1. Post #1
    Gold Member
    IpHa's Avatar
    March 2005
    1,987 Posts
    I'm having a rather annoyhing problem with a fresh Arch install; my hard drives don't like to keep the same device name.

    I've installed arch on what should be /dev/sda(5-7) , but about half the time it fails to boot because my boot drive decides to be /dev/sdb

    Does anyone know what's going on?

  2. Post #2
    CPPNOOB's Avatar
    March 2010
    419 Posts
    The kernel could name drives differently than to your GRUB/LILO install. This is why it's common practice to use UUIDs.

  3. Post #3
    Gold Member
    IpHa's Avatar
    March 2005
    1,987 Posts
    That would make them different, but it shouldn't make them change from boot to boot.

  4. Post #4
    Gold Member
    florian's Avatar
    January 2005
    292 Posts
    That would make them different, but it shouldn't make them change from boot to boot.
    AFAIK, it has all to do with how fast drives are detected.

  5. Post #5
    Wyzard's Avatar
    June 2008
    1,243 Posts
    Yep. Device files in /dev are assigned to disks sequentially in the order that the disks are detected by drivers. The udev daemon detects all the SATA, IDE, and SCSI controllers in your computer and issues commands to load the drivers for each, but for efficiency, it loads them all at the same time, rather than waiting for each one to finish loading before starting the next. When two drivers are loading simultaneously, it's generally a toss-up as to which will finish first (the term in programming is "race condition"), so your disks seem to rearrange themselves in /dev because the order that the drivers finish loading can vary from one boot to another.
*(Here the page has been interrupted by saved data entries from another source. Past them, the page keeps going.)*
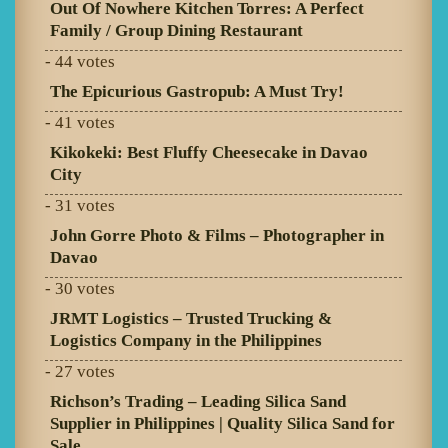
Out Of Nowhere Kitchen Torres: A Perfect
Family / Group Dining Restaurant
- 44 votes
The Epicurious Gastropub: A Must Try!
- 41 votes
Kikokeki: Best Fluffy Cheesecake in Davao
City
- 31 votes
John Gorre Photo & Films – Photographer in
Davao
- 30 votes
JRMT Logistics – Trusted Trucking &
Logistics Company in the Philippines
- 27 votes
Richson’s Trading – Leading Silica Sand
Supplier in Philippines | Quality Silica Sand for
Sale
    It's generally preferred to use stable identifiers, like filesystem labels or UUIDs, rather than /dev filenames, in your /etc/fstab. Those always identify the same partition regardless of which driver happened to load first, so you can rely on them to stay the same across reboots.

  6. Post #6
    Gold Member
    IpHa's Avatar
    March 2005
    1,987 Posts
    I think I've fixed it. I was missing my grub device.map file; I fixed that and now I've been through 5 boots without a problem.

    Looks like the mappings in this file take presidence over the order they're detected and without it my SATA and IDE were switching places.

  7. Post #7
    Wyzard's Avatar
    June 2008
    1,243 Posts
    The GRUB device.map is used for translating /dev names (based on hardware detected by Linux drivers) into GRUB names (based on BIOS drive numbers). It doesn't have any influence on how things are created in /dev.

    You didn't clearly explain the "fails to boot" part in your original post, though, so it's not clear how GRUB is involved. Do you get an error from GRUB itself? Or does GRUB successfully boot the kernel but then you get a kernel panic because it couldn't mount the root filesystem?

  8. Post #8
    Gold Member
    IpHa's Avatar
    March 2005
    1,987 Posts
    The kernel would start to boot, then I would get dropped into a recovery shell when it failed to mount /dev/sda7.

    Another thought, maybe it's working now since I compiled my own kernel whith the modules I need built in rather than using initramfs.

  9. Post #9
    Wyzard's Avatar
    June 2008
    1,243 Posts
    Another thought, maybe it's working now since I compiled my own kernel whith the modules I need built in rather than using initramfs.
    This is what made the difference. When drivers are compiled into the kernel, they always load in the same relative order, so there's no race condition.